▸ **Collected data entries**

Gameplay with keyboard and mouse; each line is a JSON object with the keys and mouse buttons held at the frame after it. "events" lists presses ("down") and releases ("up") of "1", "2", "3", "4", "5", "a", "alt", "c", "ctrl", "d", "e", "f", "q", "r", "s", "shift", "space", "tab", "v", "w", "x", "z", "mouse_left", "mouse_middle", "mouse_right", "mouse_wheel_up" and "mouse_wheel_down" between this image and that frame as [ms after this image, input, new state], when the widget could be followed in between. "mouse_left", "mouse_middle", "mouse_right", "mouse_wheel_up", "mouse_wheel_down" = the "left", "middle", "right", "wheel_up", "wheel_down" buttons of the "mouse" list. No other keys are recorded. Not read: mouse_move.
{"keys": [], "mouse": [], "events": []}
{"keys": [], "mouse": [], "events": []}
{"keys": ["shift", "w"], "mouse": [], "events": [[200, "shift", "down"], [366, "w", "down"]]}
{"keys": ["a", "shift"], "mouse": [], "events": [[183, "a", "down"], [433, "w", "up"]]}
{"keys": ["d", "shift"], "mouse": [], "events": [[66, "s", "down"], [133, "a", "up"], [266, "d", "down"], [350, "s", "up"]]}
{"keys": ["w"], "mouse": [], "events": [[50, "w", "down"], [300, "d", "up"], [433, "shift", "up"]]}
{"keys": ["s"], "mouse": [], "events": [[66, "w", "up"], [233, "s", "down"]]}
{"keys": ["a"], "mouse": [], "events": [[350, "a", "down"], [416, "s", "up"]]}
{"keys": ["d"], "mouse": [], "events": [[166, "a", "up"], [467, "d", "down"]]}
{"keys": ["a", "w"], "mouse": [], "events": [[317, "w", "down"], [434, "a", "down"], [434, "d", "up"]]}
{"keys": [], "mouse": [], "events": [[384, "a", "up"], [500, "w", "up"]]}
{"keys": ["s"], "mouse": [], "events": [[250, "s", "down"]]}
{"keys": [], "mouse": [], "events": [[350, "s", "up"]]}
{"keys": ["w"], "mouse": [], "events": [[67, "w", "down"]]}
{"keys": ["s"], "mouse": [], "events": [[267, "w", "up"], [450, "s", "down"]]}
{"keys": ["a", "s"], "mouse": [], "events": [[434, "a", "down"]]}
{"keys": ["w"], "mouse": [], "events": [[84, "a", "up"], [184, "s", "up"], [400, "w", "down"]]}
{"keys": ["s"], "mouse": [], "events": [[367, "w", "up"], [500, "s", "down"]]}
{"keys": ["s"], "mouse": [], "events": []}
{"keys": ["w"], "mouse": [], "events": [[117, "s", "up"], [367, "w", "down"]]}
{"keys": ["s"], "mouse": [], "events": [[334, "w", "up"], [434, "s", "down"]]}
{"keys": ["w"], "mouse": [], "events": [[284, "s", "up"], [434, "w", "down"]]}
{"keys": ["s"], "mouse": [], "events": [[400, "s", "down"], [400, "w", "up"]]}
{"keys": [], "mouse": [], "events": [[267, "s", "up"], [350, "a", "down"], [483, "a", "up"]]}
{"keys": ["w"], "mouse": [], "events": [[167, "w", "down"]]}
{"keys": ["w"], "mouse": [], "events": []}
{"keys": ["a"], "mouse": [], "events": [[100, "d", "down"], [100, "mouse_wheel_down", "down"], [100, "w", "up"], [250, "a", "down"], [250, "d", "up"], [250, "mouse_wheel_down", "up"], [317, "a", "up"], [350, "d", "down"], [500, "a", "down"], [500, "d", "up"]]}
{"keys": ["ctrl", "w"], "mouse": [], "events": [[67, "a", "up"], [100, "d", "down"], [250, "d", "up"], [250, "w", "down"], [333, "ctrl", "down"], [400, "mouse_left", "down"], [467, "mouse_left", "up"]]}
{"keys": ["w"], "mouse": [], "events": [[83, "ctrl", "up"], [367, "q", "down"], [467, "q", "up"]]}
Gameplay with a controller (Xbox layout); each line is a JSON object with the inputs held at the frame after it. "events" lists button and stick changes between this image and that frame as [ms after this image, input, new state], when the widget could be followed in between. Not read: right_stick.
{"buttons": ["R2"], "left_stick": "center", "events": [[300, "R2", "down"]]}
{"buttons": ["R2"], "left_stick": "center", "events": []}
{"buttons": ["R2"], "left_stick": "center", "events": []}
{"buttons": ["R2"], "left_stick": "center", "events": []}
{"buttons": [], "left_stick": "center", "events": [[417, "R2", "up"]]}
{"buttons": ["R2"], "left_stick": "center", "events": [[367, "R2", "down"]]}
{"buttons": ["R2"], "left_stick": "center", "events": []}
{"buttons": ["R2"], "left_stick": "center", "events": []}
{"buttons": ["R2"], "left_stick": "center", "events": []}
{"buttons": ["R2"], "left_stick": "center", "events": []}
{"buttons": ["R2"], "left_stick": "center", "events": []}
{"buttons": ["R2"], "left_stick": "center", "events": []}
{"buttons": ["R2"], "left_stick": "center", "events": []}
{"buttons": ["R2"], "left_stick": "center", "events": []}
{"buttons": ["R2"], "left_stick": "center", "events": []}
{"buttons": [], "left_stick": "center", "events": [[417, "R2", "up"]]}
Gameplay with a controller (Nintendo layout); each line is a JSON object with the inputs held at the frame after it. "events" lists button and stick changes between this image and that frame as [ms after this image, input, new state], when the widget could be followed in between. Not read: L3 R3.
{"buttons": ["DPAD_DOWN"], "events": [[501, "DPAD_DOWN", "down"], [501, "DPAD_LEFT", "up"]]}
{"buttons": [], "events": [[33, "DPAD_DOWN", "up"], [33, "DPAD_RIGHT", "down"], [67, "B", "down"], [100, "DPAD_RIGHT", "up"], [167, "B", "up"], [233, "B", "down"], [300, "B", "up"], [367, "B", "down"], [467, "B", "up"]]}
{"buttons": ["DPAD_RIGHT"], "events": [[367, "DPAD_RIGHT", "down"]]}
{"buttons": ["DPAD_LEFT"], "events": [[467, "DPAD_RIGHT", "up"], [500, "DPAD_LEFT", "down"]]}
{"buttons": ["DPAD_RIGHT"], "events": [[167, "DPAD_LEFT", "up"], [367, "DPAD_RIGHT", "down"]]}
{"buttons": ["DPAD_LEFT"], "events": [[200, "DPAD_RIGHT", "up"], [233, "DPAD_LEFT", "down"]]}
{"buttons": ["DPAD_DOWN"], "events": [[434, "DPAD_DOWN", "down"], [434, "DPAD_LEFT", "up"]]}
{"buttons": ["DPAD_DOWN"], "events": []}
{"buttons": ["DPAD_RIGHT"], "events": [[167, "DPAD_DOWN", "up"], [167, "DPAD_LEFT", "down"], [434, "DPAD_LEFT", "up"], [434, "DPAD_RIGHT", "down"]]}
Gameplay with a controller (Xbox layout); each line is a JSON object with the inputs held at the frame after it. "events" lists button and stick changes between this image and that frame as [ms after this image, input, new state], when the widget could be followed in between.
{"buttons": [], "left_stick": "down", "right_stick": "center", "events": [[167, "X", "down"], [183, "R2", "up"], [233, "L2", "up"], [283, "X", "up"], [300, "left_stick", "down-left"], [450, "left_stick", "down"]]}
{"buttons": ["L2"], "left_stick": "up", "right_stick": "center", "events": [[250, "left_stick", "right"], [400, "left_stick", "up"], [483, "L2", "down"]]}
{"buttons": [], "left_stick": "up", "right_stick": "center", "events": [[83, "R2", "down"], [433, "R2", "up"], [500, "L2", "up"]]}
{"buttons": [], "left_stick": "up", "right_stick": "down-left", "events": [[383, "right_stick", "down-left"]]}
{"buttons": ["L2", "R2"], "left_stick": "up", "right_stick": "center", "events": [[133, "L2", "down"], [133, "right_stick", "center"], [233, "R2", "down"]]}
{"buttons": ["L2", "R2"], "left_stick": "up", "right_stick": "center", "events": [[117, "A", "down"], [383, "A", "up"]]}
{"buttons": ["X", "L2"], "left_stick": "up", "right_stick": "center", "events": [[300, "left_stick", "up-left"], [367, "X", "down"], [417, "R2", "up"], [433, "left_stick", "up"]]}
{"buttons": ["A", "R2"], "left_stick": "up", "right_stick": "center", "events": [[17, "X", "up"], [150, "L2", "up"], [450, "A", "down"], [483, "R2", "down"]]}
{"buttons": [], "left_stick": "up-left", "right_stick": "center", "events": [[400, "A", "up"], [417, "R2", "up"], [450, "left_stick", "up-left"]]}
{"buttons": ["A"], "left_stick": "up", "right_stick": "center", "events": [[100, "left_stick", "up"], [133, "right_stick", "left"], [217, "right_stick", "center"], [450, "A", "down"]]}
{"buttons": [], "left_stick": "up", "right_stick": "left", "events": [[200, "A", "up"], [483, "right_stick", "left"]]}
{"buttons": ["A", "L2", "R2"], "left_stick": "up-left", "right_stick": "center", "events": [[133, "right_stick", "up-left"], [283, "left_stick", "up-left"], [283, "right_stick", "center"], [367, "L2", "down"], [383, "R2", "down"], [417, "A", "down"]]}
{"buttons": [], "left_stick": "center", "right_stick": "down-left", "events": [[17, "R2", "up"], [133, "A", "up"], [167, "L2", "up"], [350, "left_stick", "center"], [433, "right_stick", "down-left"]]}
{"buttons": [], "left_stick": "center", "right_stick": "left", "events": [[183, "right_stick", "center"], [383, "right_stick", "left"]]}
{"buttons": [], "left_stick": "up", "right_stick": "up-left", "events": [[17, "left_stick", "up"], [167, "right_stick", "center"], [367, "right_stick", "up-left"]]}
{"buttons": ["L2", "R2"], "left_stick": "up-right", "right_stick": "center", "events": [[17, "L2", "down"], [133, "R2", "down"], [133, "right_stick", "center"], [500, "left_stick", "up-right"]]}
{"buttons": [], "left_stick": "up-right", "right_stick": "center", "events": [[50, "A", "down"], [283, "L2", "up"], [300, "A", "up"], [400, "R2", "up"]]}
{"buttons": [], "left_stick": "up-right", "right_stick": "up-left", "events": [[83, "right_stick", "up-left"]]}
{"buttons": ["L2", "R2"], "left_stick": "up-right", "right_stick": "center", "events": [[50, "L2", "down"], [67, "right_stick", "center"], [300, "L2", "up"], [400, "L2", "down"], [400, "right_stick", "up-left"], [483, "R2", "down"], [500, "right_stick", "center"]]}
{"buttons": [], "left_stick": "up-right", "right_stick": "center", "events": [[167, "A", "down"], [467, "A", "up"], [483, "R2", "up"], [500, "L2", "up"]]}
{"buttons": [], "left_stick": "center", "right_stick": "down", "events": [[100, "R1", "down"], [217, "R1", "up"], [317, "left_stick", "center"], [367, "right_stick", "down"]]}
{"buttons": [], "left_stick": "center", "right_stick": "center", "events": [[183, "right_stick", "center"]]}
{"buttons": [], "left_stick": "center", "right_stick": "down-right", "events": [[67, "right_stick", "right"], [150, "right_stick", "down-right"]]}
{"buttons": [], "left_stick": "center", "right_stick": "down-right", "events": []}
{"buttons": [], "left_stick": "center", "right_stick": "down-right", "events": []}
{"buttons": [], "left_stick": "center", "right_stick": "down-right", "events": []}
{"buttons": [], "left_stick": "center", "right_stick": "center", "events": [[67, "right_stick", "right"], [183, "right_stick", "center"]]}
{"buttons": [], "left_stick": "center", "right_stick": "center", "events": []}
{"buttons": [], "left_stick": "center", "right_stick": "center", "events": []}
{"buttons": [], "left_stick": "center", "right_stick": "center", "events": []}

▸ **Work item**
Could you state how many lines of the entries contain the word "Xbox"? Only the number is wanted.

▸ **Answer box**
2